Today I had the crazy notion that I should make tamales. This was a crazy notion for two reasons:
- I have never made tamales before.
- I’m awfully damn Caucasian.
I guess I associate tamales with December because I was once married to somebody who was awfully damn Hispanic, and her family would never dream of graduating from Christmas without making a huge batch of homemade tamales. I didn’t like them for years. And then, I learned to tolerate them. Once we divorced, I suddenly decided that I loved ’em. A therapist would no doubt have a field day with that one.
I never really understood tamales in the beginning. I used to ask the ex, “Why are you wrapping up a perfectly good burrito in a freakin’ corn husk?” Clearly, I was not the foodie back then that I consider myself now.
Plus, there are few dishes as labor-intensive as tamales. You have to make the dough from masa, a fancy word for corn flour. Roll it out, spoon it into a dried corn husk, add your fillings, and steam it. My motto back then?
Not when this existed…
I kid. I’m not a fan of the can unless it’s Tan in a Can, but that’s another story. I just couldn’t in good conscience devote a whole Saturday – that’s half a weekend, if you do the math – to making something I didn’t even care for all that much.
Fast-forward to 2010. I’m walking through the Portland Farmer’s Market one miserably cool and wet Saturday when I stumble upon a food cart selling tamales. So I order one. Artichoke and cotija from Salvador Molly’s. Clever name, unique ingredients, and as a ate my tamale huddled beneath a covered entryway on the PSU campus, I had what can only be described as an epiphany.
Viva la tamale! I thought. So this is what I’ve been missing out on all these years.
I enjoyed them so much, the first time I ever met Tara in person – some five months later – I took her to Salvador Molly’s actual restaurant and ordered those very same artichoke and cotija tamales.

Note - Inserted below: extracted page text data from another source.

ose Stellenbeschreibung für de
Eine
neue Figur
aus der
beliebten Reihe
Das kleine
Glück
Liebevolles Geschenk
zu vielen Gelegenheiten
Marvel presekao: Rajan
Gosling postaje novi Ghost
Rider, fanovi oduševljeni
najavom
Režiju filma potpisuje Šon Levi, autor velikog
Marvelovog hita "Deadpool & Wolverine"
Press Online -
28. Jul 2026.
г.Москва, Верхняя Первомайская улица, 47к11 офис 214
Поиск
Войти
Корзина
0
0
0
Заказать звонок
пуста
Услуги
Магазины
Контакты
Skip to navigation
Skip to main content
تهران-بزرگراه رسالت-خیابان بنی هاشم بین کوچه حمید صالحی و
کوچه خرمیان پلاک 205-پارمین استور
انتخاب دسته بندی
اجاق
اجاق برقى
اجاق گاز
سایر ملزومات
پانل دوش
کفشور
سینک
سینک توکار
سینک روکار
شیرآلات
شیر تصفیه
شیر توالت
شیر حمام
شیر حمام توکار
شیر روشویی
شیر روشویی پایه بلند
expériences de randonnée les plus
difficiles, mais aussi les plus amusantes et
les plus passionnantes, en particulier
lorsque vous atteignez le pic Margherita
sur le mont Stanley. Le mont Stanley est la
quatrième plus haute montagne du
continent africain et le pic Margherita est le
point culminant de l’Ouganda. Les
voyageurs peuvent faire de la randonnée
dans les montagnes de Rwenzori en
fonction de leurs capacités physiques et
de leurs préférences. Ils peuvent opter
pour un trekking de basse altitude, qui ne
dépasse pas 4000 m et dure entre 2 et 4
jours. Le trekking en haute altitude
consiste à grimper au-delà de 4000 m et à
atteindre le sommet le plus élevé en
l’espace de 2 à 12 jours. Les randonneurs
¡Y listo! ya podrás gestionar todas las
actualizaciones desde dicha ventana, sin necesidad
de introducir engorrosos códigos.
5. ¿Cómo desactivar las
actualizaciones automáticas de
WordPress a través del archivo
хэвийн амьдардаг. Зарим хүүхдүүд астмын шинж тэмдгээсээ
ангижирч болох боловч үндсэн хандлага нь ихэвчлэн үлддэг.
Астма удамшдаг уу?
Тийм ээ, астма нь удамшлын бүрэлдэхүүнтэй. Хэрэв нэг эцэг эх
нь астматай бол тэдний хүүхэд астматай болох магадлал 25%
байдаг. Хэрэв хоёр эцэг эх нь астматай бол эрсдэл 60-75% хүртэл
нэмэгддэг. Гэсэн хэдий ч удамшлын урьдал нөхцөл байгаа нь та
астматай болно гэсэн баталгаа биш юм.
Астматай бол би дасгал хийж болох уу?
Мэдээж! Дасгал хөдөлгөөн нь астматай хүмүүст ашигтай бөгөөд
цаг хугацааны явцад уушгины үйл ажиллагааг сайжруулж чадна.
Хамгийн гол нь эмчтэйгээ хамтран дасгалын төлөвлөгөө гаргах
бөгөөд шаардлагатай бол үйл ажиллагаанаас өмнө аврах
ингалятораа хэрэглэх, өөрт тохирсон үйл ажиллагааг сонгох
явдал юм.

And so now, whenever the calendar page is flipped to December, I start craving tamales like nobody’s business. I have yet to make them myself, though. Because, again – they’re labor intensive.
Fortunately, I remembered the really good Mexican grocery store and deli on NE Glisan St. in Portland. Tortilleria Y Tienda De Leon. This place is located in a sketchy part of town right next to a plasma clinic (I kid you not) where you see people who are probably junkies selling their own blood for a quick score slouched against the building out front. Seriously, they resemble extras from The Walking Dead. Despite the lack of ambience, it’s worth a quick jog into the mercado to pick up some authentic, delicious Mexican food. Oregon Live says so. And Willamette Week raves over this place, too (while mentioning those “vacant eyed and incompletely toothed” plasma bank customers I mentioned). See? My analogy was spot-on.
And so today I indulged my pseudo-Mexican (by association) roots and enjoyed some hot, delicious pork tamales. That I did not spend half a weekend cooking myself.
What foods do you associate with the holidays?